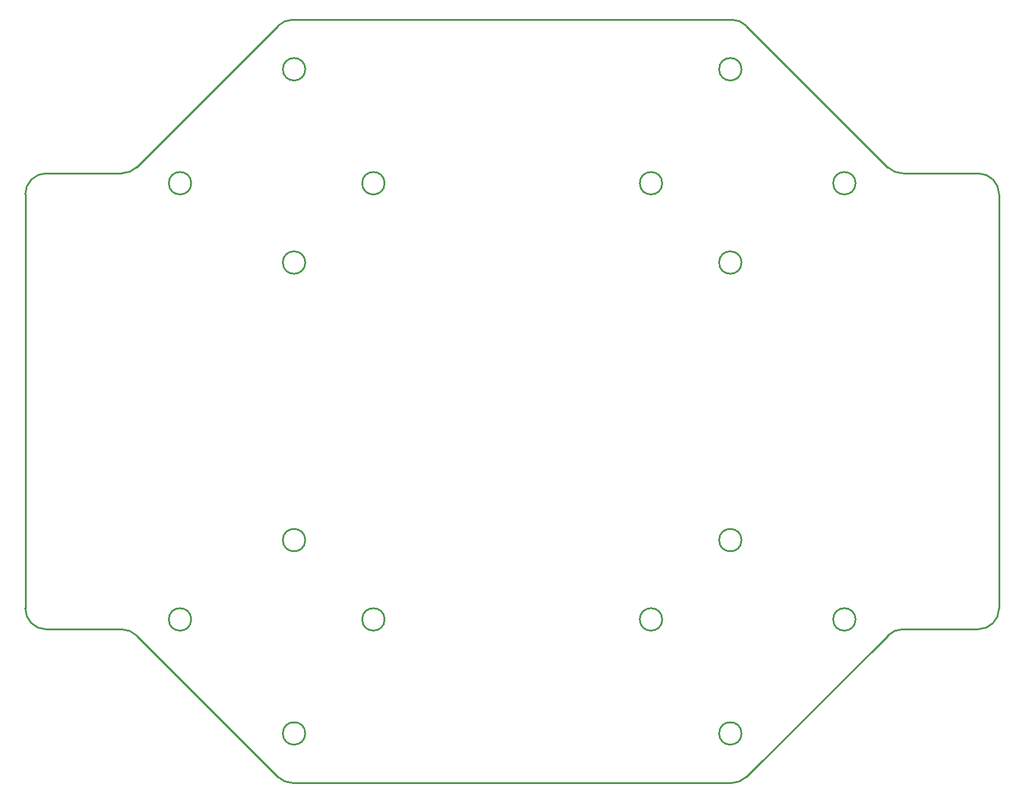
<source format=gbr>
%TF.GenerationSoftware,KiCad,Pcbnew,9.0.2*%
%TF.CreationDate,2025-07-11T17:47:35+09:00*%
%TF.ProjectId,Drone_FC_V1.0,44726f6e-655f-4464-935f-56312e302e6b,rev?*%
%TF.SameCoordinates,Original*%
%TF.FileFunction,Profile,NP*%
%FSLAX46Y46*%
G04 Gerber Fmt 4.6, Leading zero omitted, Abs format (unit mm)*
G04 Created by KiCad (PCBNEW 9.0.2) date 2025-07-11 17:47:35*
%MOMM*%
%LPD*%
G01*
G04 APERTURE LIST*
%TA.AperFunction,Profile*%
%ADD10C,0.250000*%
%TD*%
G04 APERTURE END LIST*
D10*
X104654215Y-61900390D02*
G75*
G02*
X101454215Y-61900390I-1600000J0D01*
G01*
X101454215Y-61900390D02*
G75*
G02*
X104654215Y-61900390I1600000J0D01*
G01*
X181714669Y-38565866D02*
G75*
G02*
X183835948Y-39444559I-69J-3000034D01*
G01*
X199406523Y-124125786D02*
G75*
G02*
X196206523Y-124125786I-1600000J0D01*
G01*
X196206523Y-124125786D02*
G75*
G02*
X199406523Y-124125786I1600000J0D01*
G01*
X206120369Y-60486176D02*
G75*
G02*
X203989515Y-59598088I31J3000476D01*
G01*
X117024787Y-39444536D02*
G75*
G02*
X119146089Y-38565845I2121313J-2121264D01*
G01*
X203989509Y-59598094D02*
X183835961Y-39444546D01*
X132231379Y-124125786D02*
G75*
G02*
X129031379Y-124125786I-1600000J0D01*
G01*
X129031379Y-124125786D02*
G75*
G02*
X132231379Y-124125786I1600000J0D01*
G01*
X117024772Y-146581625D02*
X96861824Y-126418677D01*
X94740509Y-125540000D02*
G75*
G02*
X96861821Y-126418680I-9J-3000000D01*
G01*
X171829359Y-124125786D02*
G75*
G02*
X168629359Y-124125786I-1600000J0D01*
G01*
X168629359Y-124125786D02*
G75*
G02*
X171829359Y-124125786I1600000J0D01*
G01*
X183835986Y-146581605D02*
G75*
G02*
X181705404Y-147460275I-2121486J2121705D01*
G01*
X120917671Y-112812078D02*
G75*
G02*
X117717671Y-112812078I-1600000J0D01*
G01*
X117717671Y-112812078D02*
G75*
G02*
X120917671Y-112812078I1600000J0D01*
G01*
X183143067Y-73214098D02*
G75*
G02*
X179943067Y-73214098I-1600000J0D01*
G01*
X179943067Y-73214098D02*
G75*
G02*
X183143067Y-73214098I1600000J0D01*
G01*
X94740509Y-60486176D02*
X83983148Y-60486176D01*
X219877581Y-63486188D02*
X219877591Y-122539988D01*
X120917671Y-45636934D02*
G75*
G02*
X117717671Y-45636934I-1600000J0D01*
G01*
X117717671Y-45636934D02*
G75*
G02*
X120917671Y-45636934I1600000J0D01*
G01*
X183143067Y-112812078D02*
G75*
G02*
X179943067Y-112812078I-1600000J0D01*
G01*
X179943067Y-112812078D02*
G75*
G02*
X183143067Y-112812078I1600000J0D01*
G01*
X120917671Y-73214098D02*
G75*
G02*
X117717671Y-73214098I-1600000J0D01*
G01*
X117717671Y-73214098D02*
G75*
G02*
X120917671Y-73214098I1600000J0D01*
G01*
X183143067Y-45636934D02*
G75*
G02*
X179943067Y-45636934I-1600000J0D01*
G01*
X179943067Y-45636934D02*
G75*
G02*
X183143067Y-45636934I1600000J0D01*
G01*
X203998986Y-126418605D02*
X183835986Y-146581605D01*
X171829359Y-61900390D02*
G75*
G02*
X168629359Y-61900390I-1600000J0D01*
G01*
X168629359Y-61900390D02*
G75*
G02*
X171829359Y-61900390I1600000J0D01*
G01*
X219877591Y-122539988D02*
G75*
G02*
X216870221Y-125539982I-2999991J-12D01*
G01*
X181705404Y-147460310D02*
X119146099Y-147460310D01*
X199406523Y-61900390D02*
G75*
G02*
X196206523Y-61900390I-1600000J0D01*
G01*
X196206523Y-61900390D02*
G75*
G02*
X199406523Y-61900390I1600000J0D01*
G01*
X80983147Y-63486177D02*
G75*
G02*
X83983148Y-60486247I2999953J-23D01*
G01*
X216870221Y-125540000D02*
X206109778Y-125540000D01*
X104654215Y-124125786D02*
G75*
G02*
X101454215Y-124125786I-1600000J0D01*
G01*
X101454215Y-124125786D02*
G75*
G02*
X104654215Y-124125786I1600000J0D01*
G01*
X206120369Y-60486176D02*
X216877569Y-60486176D01*
X120917671Y-140389242D02*
G75*
G02*
X117717671Y-140389242I-1600000J0D01*
G01*
X117717671Y-140389242D02*
G75*
G02*
X120917671Y-140389242I1600000J0D01*
G01*
X80983147Y-63486177D02*
X80983147Y-122539999D01*
X83983148Y-125540000D02*
G75*
G02*
X80983100Y-122539999I-48J3000000D01*
G01*
X203998986Y-126418605D02*
G75*
G02*
X206109778Y-125540023I2121114J-2121095D01*
G01*
X219877581Y-63486188D02*
X219877591Y-63486188D01*
X183143067Y-140389242D02*
G75*
G02*
X179943067Y-140389242I-1600000J0D01*
G01*
X179943067Y-140389242D02*
G75*
G02*
X183143067Y-140389242I1600000J0D01*
G01*
X119146099Y-147460310D02*
G75*
G02*
X117024771Y-146581626I1J3000010D01*
G01*
X216877569Y-60486176D02*
G75*
G02*
X219877624Y-63486188I31J-3000024D01*
G01*
X117024787Y-39444536D02*
X96861824Y-59607499D01*
X83983148Y-125540000D02*
X94740509Y-125540000D01*
X119146089Y-38565866D02*
X181714669Y-38565866D01*
X96861824Y-59607499D02*
G75*
G02*
X94740509Y-60486187I-2121324J2121299D01*
G01*
X132231379Y-61900390D02*
G75*
G02*
X129031379Y-61900390I-1600000J0D01*
G01*
X129031379Y-61900390D02*
G75*
G02*
X132231379Y-61900390I1600000J0D01*
G01*
M02*

</source>
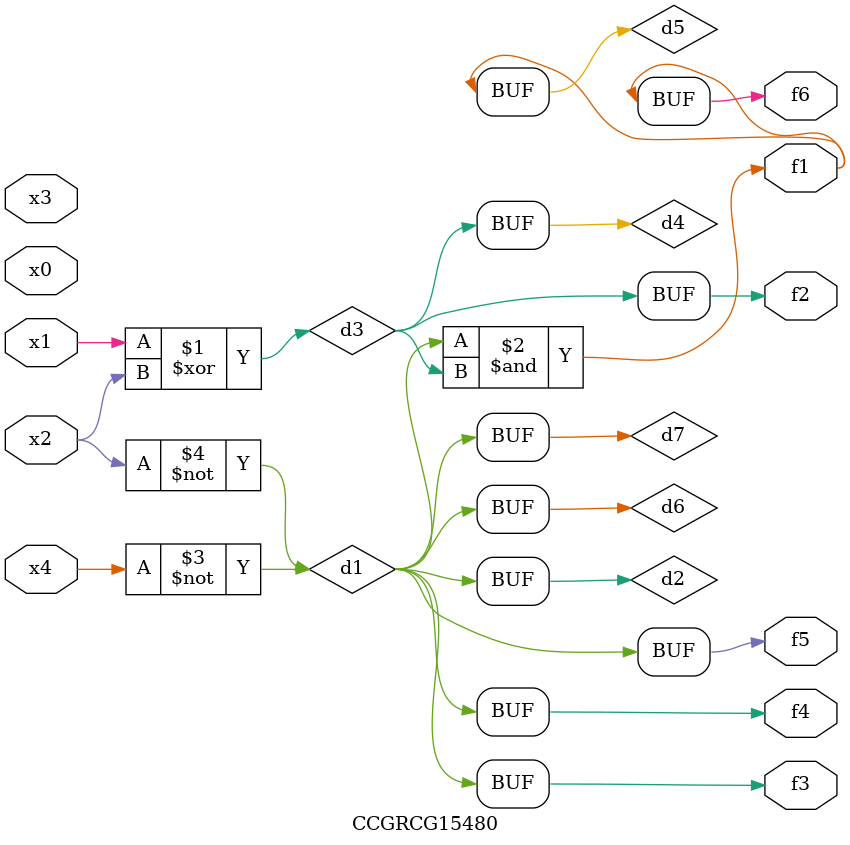
<source format=v>
module CCGRCG15480(
	input x0, x1, x2, x3, x4,
	output f1, f2, f3, f4, f5, f6
);

	wire d1, d2, d3, d4, d5, d6, d7;

	not (d1, x4);
	not (d2, x2);
	xor (d3, x1, x2);
	buf (d4, d3);
	and (d5, d1, d3);
	buf (d6, d1, d2);
	buf (d7, d2);
	assign f1 = d5;
	assign f2 = d4;
	assign f3 = d7;
	assign f4 = d7;
	assign f5 = d7;
	assign f6 = d5;
endmodule

</source>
________________________________________
**Task to complete**
With the pictures removed, repeat the listing above exactly as it stands.

**Final answer**
<source format=gbr>
%TF.GenerationSoftware,KiCad,Pcbnew,9.0.2*%
%TF.CreationDate,2025-07-11T17:47:35+09:00*%
%TF.ProjectId,Drone_FC_V1.0,44726f6e-655f-4464-935f-56312e302e6b,rev?*%
%TF.SameCoordinates,Original*%
%TF.FileFunction,Profile,NP*%
%FSLAX46Y46*%
G04 Gerber Fmt 4.6, Leading zero omitted, Abs format (unit mm)*
G04 Created by KiCad (PCBNEW 9.0.2) date 2025-07-11 17:47:35*
%MOMM*%
%LPD*%
G01*
G04 APERTURE LIST*
%TA.AperFunction,Profile*%
%ADD10C,0.250000*%
%TD*%
G04 APERTURE END LIST*
D10*
X104654215Y-61900390D02*
G75*
G02*
X101454215Y-61900390I-1600000J0D01*
G01*
X101454215Y-61900390D02*
G75*
G02*
X104654215Y-61900390I1600000J0D01*
G01*
X181714669Y-38565866D02*
G75*
G02*
X183835948Y-39444559I-69J-3000034D01*
G01*
X199406523Y-124125786D02*
G75*
G02*
X196206523Y-124125786I-1600000J0D01*
G01*
X196206523Y-124125786D02*
G75*
G02*
X199406523Y-124125786I1600000J0D01*
G01*
X206120369Y-60486176D02*
G75*
G02*
X203989515Y-59598088I31J3000476D01*
G01*
X117024787Y-39444536D02*
G75*
G02*
X119146089Y-38565845I2121313J-2121264D01*
G01*
X203989509Y-59598094D02*
X183835961Y-39444546D01*
X132231379Y-124125786D02*
G75*
G02*
X129031379Y-124125786I-1600000J0D01*
G01*
X129031379Y-124125786D02*
G75*
G02*
X132231379Y-124125786I1600000J0D01*
G01*
X117024772Y-146581625D02*
X96861824Y-126418677D01*
X94740509Y-125540000D02*
G75*
G02*
X96861821Y-126418680I-9J-3000000D01*
G01*
X171829359Y-124125786D02*
G75*
G02*
X168629359Y-124125786I-1600000J0D01*
G01*
X168629359Y-124125786D02*
G75*
G02*
X171829359Y-124125786I1600000J0D01*
G01*
X183835986Y-146581605D02*
G75*
G02*
X181705404Y-147460275I-2121486J2121705D01*
G01*
X120917671Y-112812078D02*
G75*
G02*
X117717671Y-112812078I-1600000J0D01*
G01*
X117717671Y-112812078D02*
G75*
G02*
X120917671Y-112812078I1600000J0D01*
G01*
X183143067Y-73214098D02*
G75*
G02*
X179943067Y-73214098I-1600000J0D01*
G01*
X179943067Y-73214098D02*
G75*
G02*
X183143067Y-73214098I1600000J0D01*
G01*
X94740509Y-60486176D02*
X83983148Y-60486176D01*
X219877581Y-63486188D02*
X219877591Y-122539988D01*
X120917671Y-45636934D02*
G75*
G02*
X117717671Y-45636934I-1600000J0D01*
G01*
X117717671Y-45636934D02*
G75*
G02*
X120917671Y-45636934I1600000J0D01*
G01*
X183143067Y-112812078D02*
G75*
G02*
X179943067Y-112812078I-1600000J0D01*
G01*
X179943067Y-112812078D02*
G75*
G02*
X183143067Y-112812078I1600000J0D01*
G01*
X120917671Y-73214098D02*
G75*
G02*
X117717671Y-73214098I-1600000J0D01*
G01*
X117717671Y-73214098D02*
G75*
G02*
X120917671Y-73214098I1600000J0D01*
G01*
X183143067Y-45636934D02*
G75*
G02*
X179943067Y-45636934I-1600000J0D01*
G01*
X179943067Y-45636934D02*
G75*
G02*
X183143067Y-45636934I1600000J0D01*
G01*
X203998986Y-126418605D02*
X183835986Y-146581605D01*
X171829359Y-61900390D02*
G75*
G02*
X168629359Y-61900390I-1600000J0D01*
G01*
X168629359Y-61900390D02*
G75*
G02*
X171829359Y-61900390I1600000J0D01*
G01*
X219877591Y-122539988D02*
G75*
G02*
X216870221Y-125539982I-2999991J-12D01*
G01*
X181705404Y-147460310D02*
X119146099Y-147460310D01*
X199406523Y-61900390D02*
G75*
G02*
X196206523Y-61900390I-1600000J0D01*
G01*
X196206523Y-61900390D02*
G75*
G02*
X199406523Y-61900390I1600000J0D01*
G01*
X80983147Y-63486177D02*
G75*
G02*
X83983148Y-60486247I2999953J-23D01*
G01*
X216870221Y-125540000D02*
X206109778Y-125540000D01*
X104654215Y-124125786D02*
G75*
G02*
X101454215Y-124125786I-1600000J0D01*
G01*
X101454215Y-124125786D02*
G75*
G02*
X104654215Y-124125786I1600000J0D01*
G01*
X206120369Y-60486176D02*
X216877569Y-60486176D01*
X120917671Y-140389242D02*
G75*
G02*
X117717671Y-140389242I-1600000J0D01*
G01*
X117717671Y-140389242D02*
G75*
G02*
X120917671Y-140389242I1600000J0D01*
G01*
X80983147Y-63486177D02*
X80983147Y-122539999D01*
X83983148Y-125540000D02*
G75*
G02*
X80983100Y-122539999I-48J3000000D01*
G01*
X203998986Y-126418605D02*
G75*
G02*
X206109778Y-125540023I2121114J-2121095D01*
G01*
X219877581Y-63486188D02*
X219877591Y-63486188D01*
X183143067Y-140389242D02*
G75*
G02*
X179943067Y-140389242I-1600000J0D01*
G01*
X179943067Y-140389242D02*
G75*
G02*
X183143067Y-140389242I1600000J0D01*
G01*
X119146099Y-147460310D02*
G75*
G02*
X117024771Y-146581626I1J3000010D01*
G01*
X216877569Y-60486176D02*
G75*
G02*
X219877624Y-63486188I31J-3000024D01*
G01*
X117024787Y-39444536D02*
X96861824Y-59607499D01*
X83983148Y-125540000D02*
X94740509Y-125540000D01*
X119146089Y-38565866D02*
X181714669Y-38565866D01*
X96861824Y-59607499D02*
G75*
G02*
X94740509Y-60486187I-2121324J2121299D01*
G01*
X132231379Y-61900390D02*
G75*
G02*
X129031379Y-61900390I-1600000J0D01*
G01*
X129031379Y-61900390D02*
G75*
G02*
X132231379Y-61900390I1600000J0D01*
G01*
M02*

</source>
<source format=v>
module CCGRCG15480(
	input x0, x1, x2, x3, x4,
	output f1, f2, f3, f4, f5, f6
);

	wire d1, d2, d3, d4, d5, d6, d7;

	not (d1, x4);
	not (d2, x2);
	xor (d3, x1, x2);
	buf (d4, d3);
	and (d5, d1, d3);
	buf (d6, d1, d2);
	buf (d7, d2);
	assign f1 = d5;
	assign f2 = d4;
	assign f3 = d7;
	assign f4 = d7;
	assign f5 = d7;
	assign f6 = d5;
endmodule

</source>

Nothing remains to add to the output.